Project Management Philosophy:
(by no means a complete list) 

  • Deadlines give a project a goal and instill urgency.
  • Project goals must be established at the outset and enumerated as much as possible before work starts.
  • Unrealistic or impossible deadlines can undermine any attempt at a successful project (usually by way of morale not necessarily project completion)
  • Brainstorming, future planning, and conceptual scenario planning help to avoid pitfalls before committing a path. Working out problem scenarios and use-scenarios in a meeting is easier than getting surprised after a software rollout occurs.
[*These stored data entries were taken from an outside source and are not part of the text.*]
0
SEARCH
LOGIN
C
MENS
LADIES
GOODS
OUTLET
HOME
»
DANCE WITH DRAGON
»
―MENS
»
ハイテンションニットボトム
  • Knowledge of the end-user's needs, current workflow, and work duties are essential to any programmer or project manager. Software or workflow that does not take into account user input and feedback becomes a wasted opportunity for real improvement.
  • Nothing can take the place of beta testing and user feedback.
  • Rushing a software implementation before it is done ultimately does more harm than good. Deadline rollout must be flexible in the face of significant bugs or fundament workflow problems/misunderstandings.
  • Thorough training via live presentations is best. Videos are a fine resource but can't take the place of a live Q-n-A session.
  • A successful project will have a project manager that can give it his/her full attention.